Hardiness: USDA Zone 5a: to -28.8 °C (-20 °F) USDA Zone 5b: to -26.1 °C (-15 °F) USDA Zone 6a: to -23.3 °C (-10 °F) USDA Zone 6b: to -20.5 °C (-5 °F) USDA Zone 7a: to -17.7 °C (0 °F) USDA Zone 7b: to -14.9 °C (5 °F) USDA Zone 8a: to -12.2 °C (10 °F) USDA Zone 8b: to -9.4 °C (15 °F) USDA Zone 9a: to -6.6 °C (20 °F) USDA Zone 9b: to -3.8 °C (25 °F)
Bloom Color: Light yellow (ly)
Bloom Shape: Double
Flower Fragrance: Very Fragrant
Bloom Time: Late Spring/Early Summer Blooms repeatedly
Propagation Methods: From herbaceous stem cuttings From woody stem cuttings From softwood cuttings From semi-hardwood cuttings From hardwood cuttings By grafting By budding By simple layering By air layering By tip layering
On Feb 13, 2012, victorengel from Austin, TX wrote:
This plant is proving to be interesting in its color. The Antique Rose Emporium advertises it as yellow. My plant's first flower since I bought it was cream colored for a flower blooming in November here in Austin. The next flower blooming in February was largely pink with a sort of internal yellowish glow. Quite stunning, really. Curious, I researched the lineage at helpmefind.com. The parents are 'The Fairy', which is pink, and R. wichuriana, which is a rambling, single white species. 'The Fairy', meanwhile, is a cross between 'Paul Crampel', an orange/orange-red 2'x2' shrub and 'Lady Gay', a cherry-red/vermillion aging to white plant to 12'-20'. R. wichuriana is also in the parentage of 'Lady Gay', so I think 'Republic of Texas' has the potential to be a low but widely spreading plant like that species. Time will tell. Anyway, I think it's clear from the parentage where the pink comes from. Now I'm curious whether weather or other conditions modify the color at all.

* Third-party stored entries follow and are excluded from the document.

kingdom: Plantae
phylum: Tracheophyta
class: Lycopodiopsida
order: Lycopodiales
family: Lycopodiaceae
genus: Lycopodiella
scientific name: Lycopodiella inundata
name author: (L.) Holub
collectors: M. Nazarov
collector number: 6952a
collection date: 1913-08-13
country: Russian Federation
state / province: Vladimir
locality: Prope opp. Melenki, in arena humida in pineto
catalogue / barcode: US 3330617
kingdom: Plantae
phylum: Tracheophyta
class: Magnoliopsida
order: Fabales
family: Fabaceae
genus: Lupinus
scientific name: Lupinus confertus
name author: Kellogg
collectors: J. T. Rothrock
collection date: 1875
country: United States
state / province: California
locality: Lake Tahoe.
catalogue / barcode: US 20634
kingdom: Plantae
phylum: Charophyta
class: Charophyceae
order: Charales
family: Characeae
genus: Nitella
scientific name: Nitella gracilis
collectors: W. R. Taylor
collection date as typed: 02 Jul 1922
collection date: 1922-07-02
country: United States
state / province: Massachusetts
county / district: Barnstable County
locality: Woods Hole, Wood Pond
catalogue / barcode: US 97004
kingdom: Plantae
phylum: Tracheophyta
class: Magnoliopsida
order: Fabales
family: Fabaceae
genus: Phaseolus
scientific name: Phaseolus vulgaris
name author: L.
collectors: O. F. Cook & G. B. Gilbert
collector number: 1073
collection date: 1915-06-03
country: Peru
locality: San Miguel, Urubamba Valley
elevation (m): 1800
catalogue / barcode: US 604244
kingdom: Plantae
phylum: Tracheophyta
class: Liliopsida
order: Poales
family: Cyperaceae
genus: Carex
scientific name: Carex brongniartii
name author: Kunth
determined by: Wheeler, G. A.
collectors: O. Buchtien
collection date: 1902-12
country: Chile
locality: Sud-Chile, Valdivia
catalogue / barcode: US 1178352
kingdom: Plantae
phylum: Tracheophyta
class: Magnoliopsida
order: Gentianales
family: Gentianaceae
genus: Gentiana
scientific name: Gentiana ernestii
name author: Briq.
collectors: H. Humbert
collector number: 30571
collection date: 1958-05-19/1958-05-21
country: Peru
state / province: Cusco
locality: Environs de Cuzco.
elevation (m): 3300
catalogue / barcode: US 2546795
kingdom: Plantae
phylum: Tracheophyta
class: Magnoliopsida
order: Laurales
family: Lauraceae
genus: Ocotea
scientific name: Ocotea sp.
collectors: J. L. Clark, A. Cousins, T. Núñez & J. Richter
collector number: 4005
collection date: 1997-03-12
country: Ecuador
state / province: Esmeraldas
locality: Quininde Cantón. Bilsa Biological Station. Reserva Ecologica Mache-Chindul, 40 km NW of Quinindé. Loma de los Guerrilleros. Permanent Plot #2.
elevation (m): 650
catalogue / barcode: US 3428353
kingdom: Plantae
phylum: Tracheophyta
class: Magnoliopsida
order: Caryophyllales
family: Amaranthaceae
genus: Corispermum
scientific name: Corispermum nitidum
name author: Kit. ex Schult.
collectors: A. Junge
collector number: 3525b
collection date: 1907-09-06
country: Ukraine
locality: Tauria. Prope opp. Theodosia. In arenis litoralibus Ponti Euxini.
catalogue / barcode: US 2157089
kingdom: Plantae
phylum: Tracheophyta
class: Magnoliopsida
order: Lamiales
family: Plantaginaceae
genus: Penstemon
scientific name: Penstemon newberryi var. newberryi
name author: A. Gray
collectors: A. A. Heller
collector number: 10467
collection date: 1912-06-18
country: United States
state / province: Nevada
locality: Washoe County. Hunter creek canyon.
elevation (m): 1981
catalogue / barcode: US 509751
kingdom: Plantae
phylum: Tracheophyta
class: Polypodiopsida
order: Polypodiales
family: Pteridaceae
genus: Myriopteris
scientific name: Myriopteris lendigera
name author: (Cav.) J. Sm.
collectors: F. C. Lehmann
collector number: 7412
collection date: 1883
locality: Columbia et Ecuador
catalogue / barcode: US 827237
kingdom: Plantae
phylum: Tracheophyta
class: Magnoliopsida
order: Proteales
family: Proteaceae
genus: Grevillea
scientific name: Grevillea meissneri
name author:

A friend had this rose in a container and she gave it to me when she moved a couple years ago. It has done great. It's a short, spreading shrub with smallish leaves -- never a hint of blackspot. It is fragrant and blooms on and off all summer. I've been very pleased with it as a good container rose.
On May 28, 2004, Paulwhwest from Irving (Dallas area), TX (Zone 8a) wrote:
Bred in Brenham, Texas by the Antique Rose Emporium (owner, Michael Shoup). One of the Texas Pioneer Series; a new series of large-flowered, repeat-blooming roses that are bred to have the tough traits of antique roses.
This rose is advertised to grow, and look good in containers.